Cincinnati 'war room' will host terrorism defense research
By Matt Leingang
The Cincinnati Enquirer
PRICE HILL - Cincinnati will help the U.S. Department of Homeland Security develop new atmospheric sensors and other technologies that will allow cities across the nation to better detect and respond to biological or chemical attacks.
About $10 million will be poured into research that will be conducted in Cincinnati and three other pilot cities, which have yet to be announced.
U.S. Sen. George Voinovich announced Cincinnati's role today at the city's new emergency operations center high atop Knob Hill. The center will serve as Greater Cincinnati's "war room" in case of a terrorist attack.
Voinovich was joined by Charles McQueary, under secretary at the Department of Homeland Security.
The operations center is one reason that Cincinnati was chosen to be a research site, McQueary said.
The 40,000-square-foot building is the former headquarters of Slush Puppie Corp. The facility is mostly empty now, but plans call for it to be converted into an emergency operations center by the end of the year.

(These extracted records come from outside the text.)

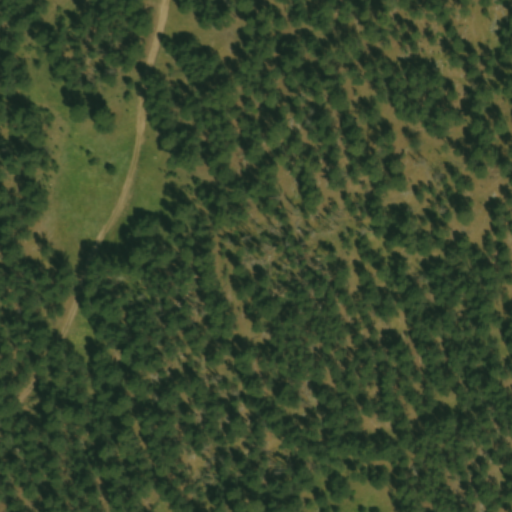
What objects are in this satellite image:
road: (140, 100)
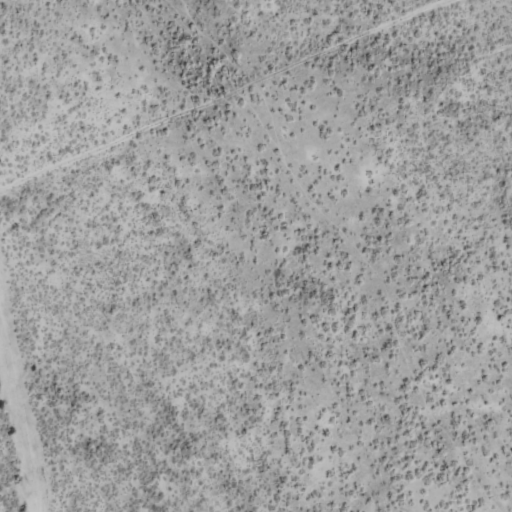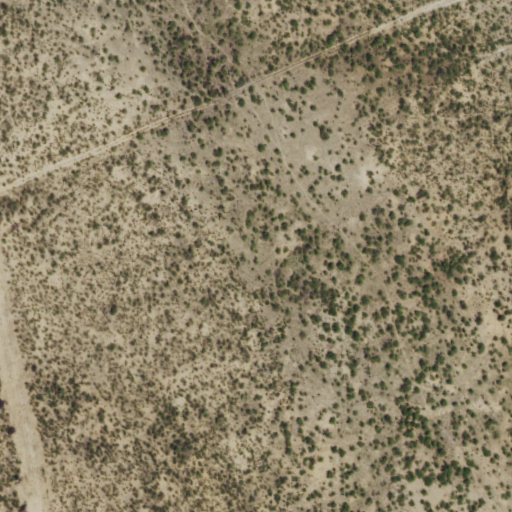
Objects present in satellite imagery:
road: (221, 89)
road: (282, 315)
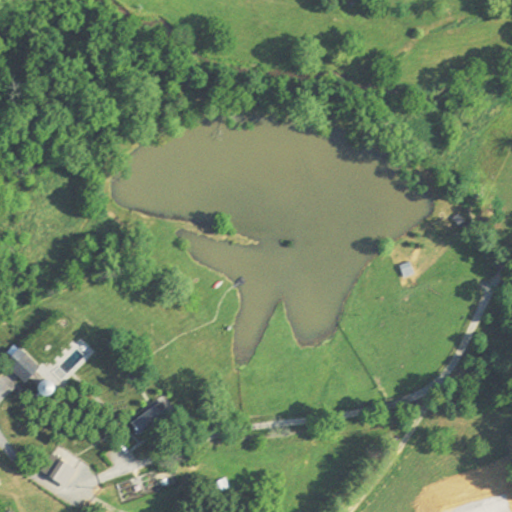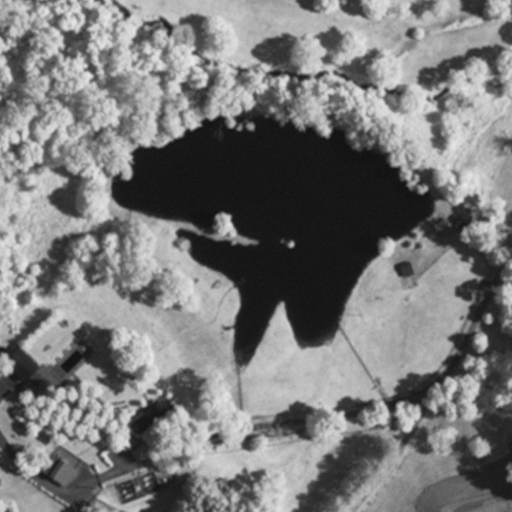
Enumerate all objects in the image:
building: (19, 368)
road: (341, 415)
building: (147, 421)
road: (393, 450)
building: (6, 510)
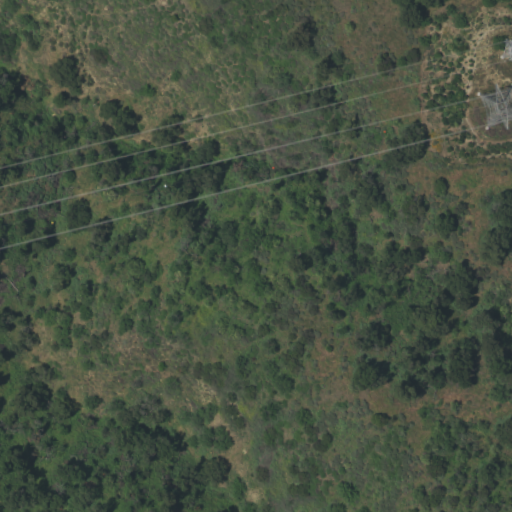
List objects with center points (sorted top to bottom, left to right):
power tower: (511, 53)
power tower: (500, 105)
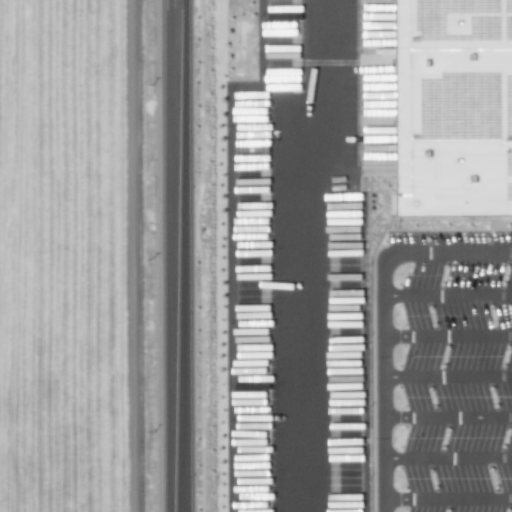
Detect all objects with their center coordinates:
building: (454, 108)
building: (456, 108)
road: (456, 218)
road: (305, 253)
road: (198, 255)
airport: (68, 256)
road: (171, 256)
road: (447, 298)
road: (381, 319)
road: (446, 338)
parking lot: (457, 369)
road: (446, 378)
road: (446, 418)
road: (446, 460)
road: (446, 502)
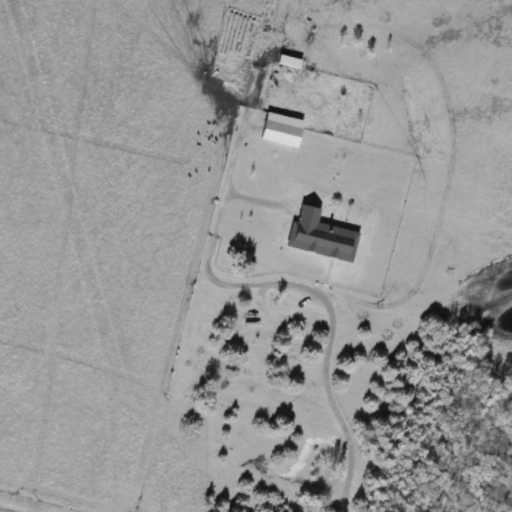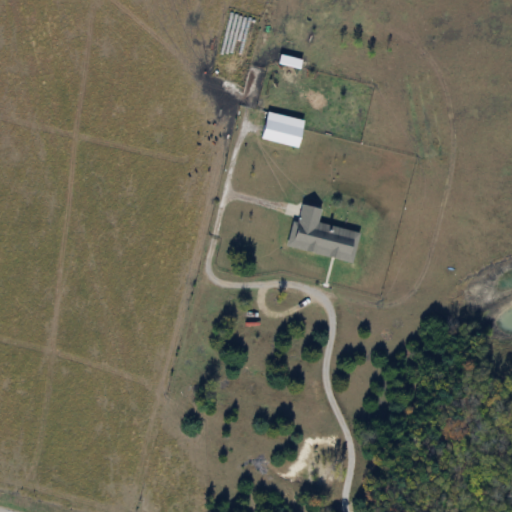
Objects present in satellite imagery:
building: (280, 128)
road: (212, 232)
building: (319, 235)
road: (332, 329)
road: (2, 511)
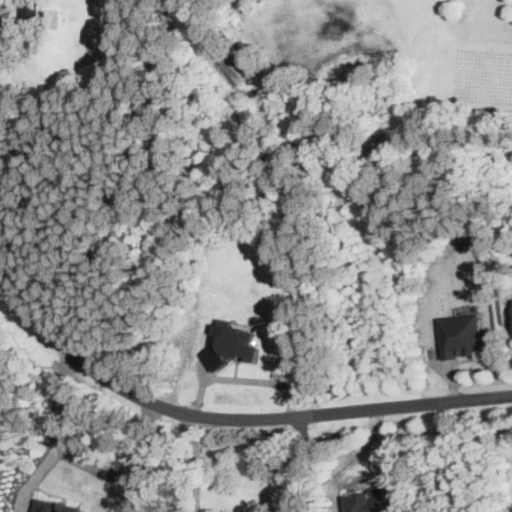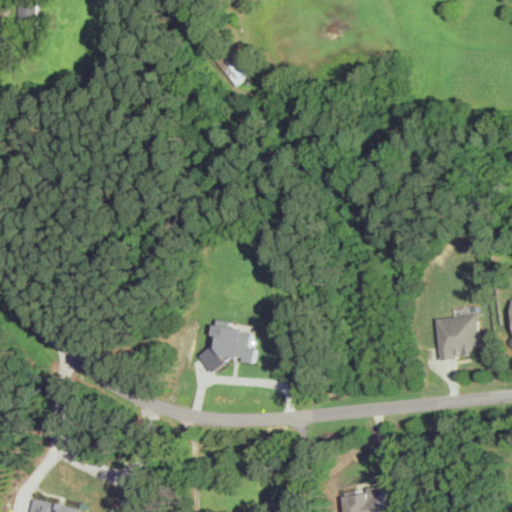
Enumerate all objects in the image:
building: (30, 11)
building: (30, 11)
building: (236, 65)
building: (236, 66)
road: (3, 270)
building: (460, 335)
building: (461, 335)
building: (230, 344)
building: (234, 344)
road: (242, 379)
road: (223, 417)
road: (60, 435)
road: (199, 461)
road: (312, 462)
road: (131, 477)
building: (367, 499)
building: (365, 500)
building: (56, 506)
building: (56, 506)
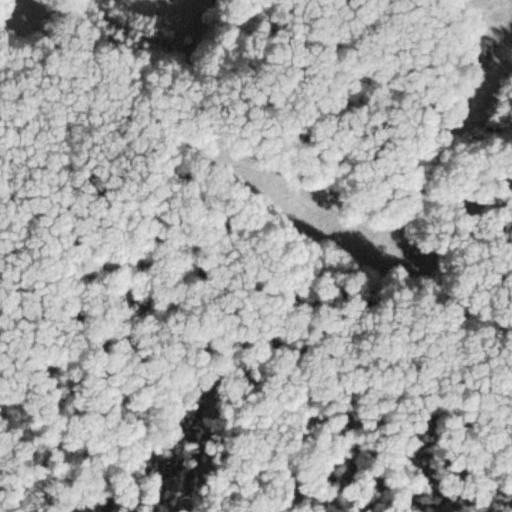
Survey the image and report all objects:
building: (466, 45)
road: (244, 182)
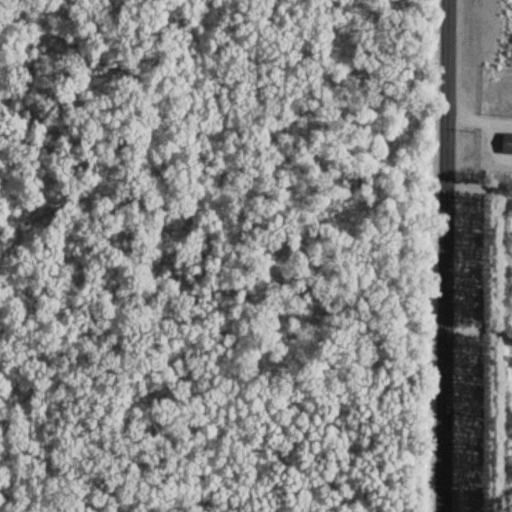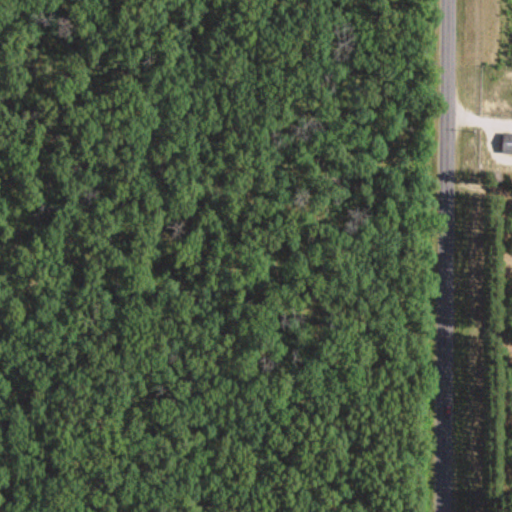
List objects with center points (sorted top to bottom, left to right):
building: (505, 142)
road: (447, 256)
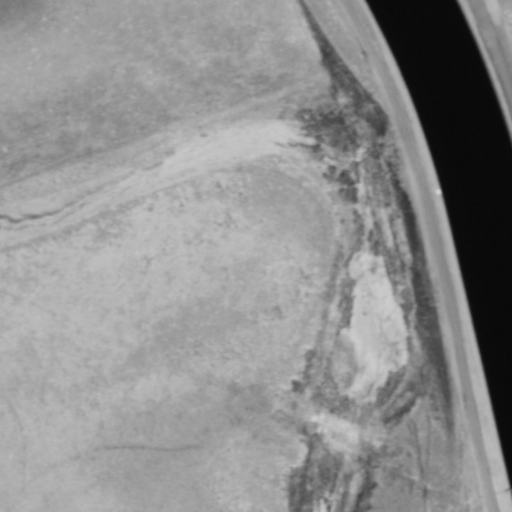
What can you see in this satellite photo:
road: (493, 46)
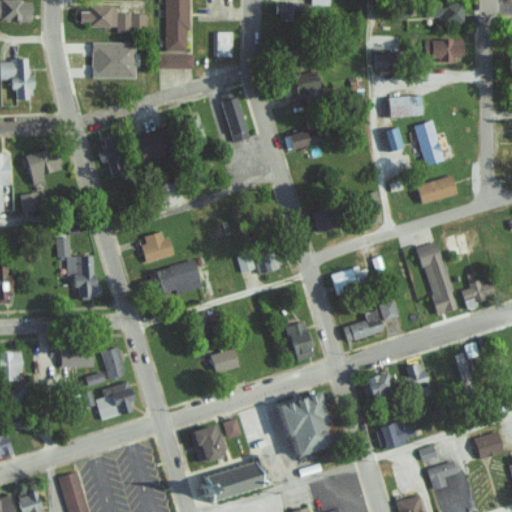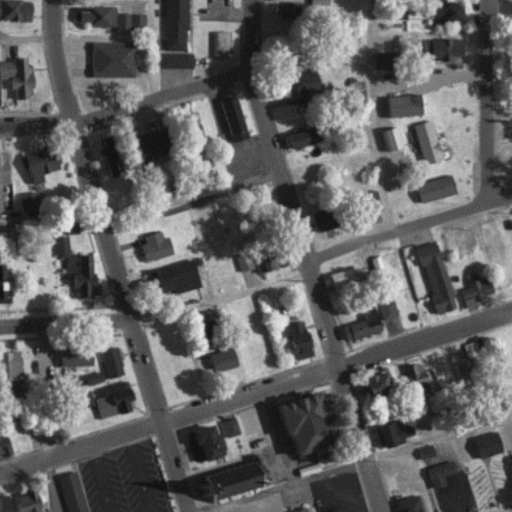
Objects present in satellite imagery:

The project is Cincinnati's most high-profile use of federal homeland security money that is filtering down to U.S. cities. About $500,000 will be spent to build a sleek, mission-control-like operating pit with giant video screens and rows of computer stations where analysts will work year-round to assess local terror threats and study ways to beef up security at potential targets, such as high-rise buildings.
Another reason for choosing Cincinnati is the research already being conducted at the National Homeland Security Research Center, based at the U.S. Environmental Protection Agency offices on Martin Luther King Drive in Corryville.
The center directs all research on the clean-up of contaminated buildings and ways to protect the nation's drinking water and air.